Task requirements:
Return all the lines below exactly as written. Drop every picture.

Recorded data:
************
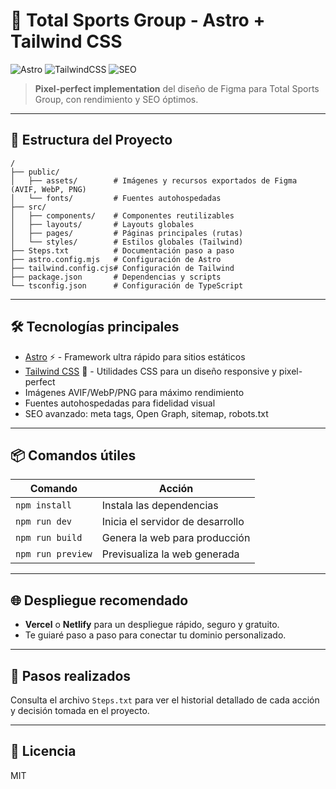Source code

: # 🚀 Total Sports Group - Astro + Tailwind CSS

![Astro](https://img.shields.io/badge/Astro-2023-blueviolet?logo=astro) ![TailwindCSS](https://img.shields.io/badge/TailwindCSS-4.0-38bdf8?logo=tailwindcss) ![SEO](https://img.shields.io/badge/SEO-Perfect-brightgreen?logo=google)

> **Pixel-perfect implementation** del diseño de Figma para Total Sports Group, con rendimiento y SEO óptimos.

---

## 📁 Estructura del Proyecto

```
/
├── public/
│   ├── assets/        # Imágenes y recursos exportados de Figma (AVIF, WebP, PNG)
│   └── fonts/         # Fuentes autohospedadas
├── src/
│   ├── components/    # Componentes reutilizables
│   ├── layouts/       # Layouts globales
│   ├── pages/         # Páginas principales (rutas)
│   └── styles/        # Estilos globales (Tailwind)
├── Steps.txt          # Documentación paso a paso
├── astro.config.mjs   # Configuración de Astro
├── tailwind.config.cjs# Configuración de Tailwind
├── package.json       # Dependencias y scripts
└── tsconfig.json      # Configuración de TypeScript
```

---

## 🛠️ Tecnologías principales

- [Astro](https://astro.build/) ⚡️ - Framework ultra rápido para sitios estáticos
- [Tailwind CSS](https://tailwindcss.com/) 🎨 - Utilidades CSS para un diseño responsive y pixel-perfect
- Imágenes AVIF/WebP/PNG para máximo rendimiento
- Fuentes autohospedadas para fidelidad visual
- SEO avanzado: meta tags, Open Graph, sitemap, robots.txt

---

## 📦 Comandos útiles

| Comando           | Acción                           |
| ----------------- | -------------------------------- |
| `npm install`     | Instala las dependencias         |
| `npm run dev`     | Inicia el servidor de desarrollo |
| `npm run build`   | Genera la web para producción    |
| `npm run preview` | Previsualiza la web generada     |

---

## 🌐 Despliegue recomendado

- **Vercel** o **Netlify** para un despliegue rápido, seguro y gratuito.
- Te guiaré paso a paso para conectar tu dominio personalizado.

---

## 📝 Pasos realizados

Consulta el archivo `Steps.txt` para ver el historial detallado de cada acción y decisión tomada en el proyecto.

---

## 📄 Licencia

MIT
************
Answer to the problem:
Source code

: # 🚀 Total Sports Group - Astro + Tailwind CSS

![Astro](https://img.shields.io/badge/Astro-2023-blueviolet?logo=astro) ![TailwindCSS](https://img.shields.io/badge/TailwindCSS-4.0-38bdf8?logo=tailwindcss) ![SEO](https://img.shields.io/badge/SEO-Perfect-brightgreen?logo=google)

> **Pixel-perfect implementation** del diseño de Figma para Total Sports Group, con rendimiento y SEO óptimos.

---

## 📁 Estructura del Proyecto

```
/
├── public/
│   ├── assets/        # Imágenes y recursos exportados de Figma (AVIF, WebP, PNG)
│   └── fonts/         # Fuentes autohospedadas
├── src/
│   ├── components/    # Componentes reutilizables
│   ├── layouts/       # Layouts globales
│   ├── pages/         # Páginas principales (rutas)
│   └── styles/        # Estilos globales (Tailwind)
├── Steps.txt          # Documentación paso a paso
├── astro.config.mjs   # Configuración de Astro
├── tailwind.config.cjs# Configuración de Tailwind
├── package.json       # Dependencias y scripts
└── tsconfig.json      # Configuración de TypeScript
```

---

## 🛠️ Tecnologías principales

- [Astro](https://astro.build/) ⚡️ - Framework ultra rápido para sitios estáticos
- [Tailwind CSS](https://tailwindcss.com/) 🎨 - Utilidades CSS para un diseño responsive y pixel-perfect
- Imágenes AVIF/WebP/PNG para máximo rendimiento
- Fuentes autohospedadas para fidelidad visual
- SEO avanzado: meta tags, Open Graph, sitemap, robots.txt

---

## 📦 Comandos útiles

| Comando           | Acción                           |
| ----------------- | -------------------------------- |
| `npm install`     | Instala las dependencias         |
| `npm run dev`     | Inicia el servidor de desarrollo |
| `npm run build`   | Genera la web para producción    |
| `npm run preview` | Previsualiza la web generada     |

---

## 🌐 Despliegue recomendado

- **Vercel** o **Netlify** para un despliegue rápido, seguro y gratuito.
- Te guiaré paso a paso para conectar tu dominio personalizado.

---

## 📝 Pasos realizados

Consulta el archivo `Steps.txt` para ver el historial detallado de cada acción y decisión tomada en el proyecto.

---

## 📄 Licencia

MIT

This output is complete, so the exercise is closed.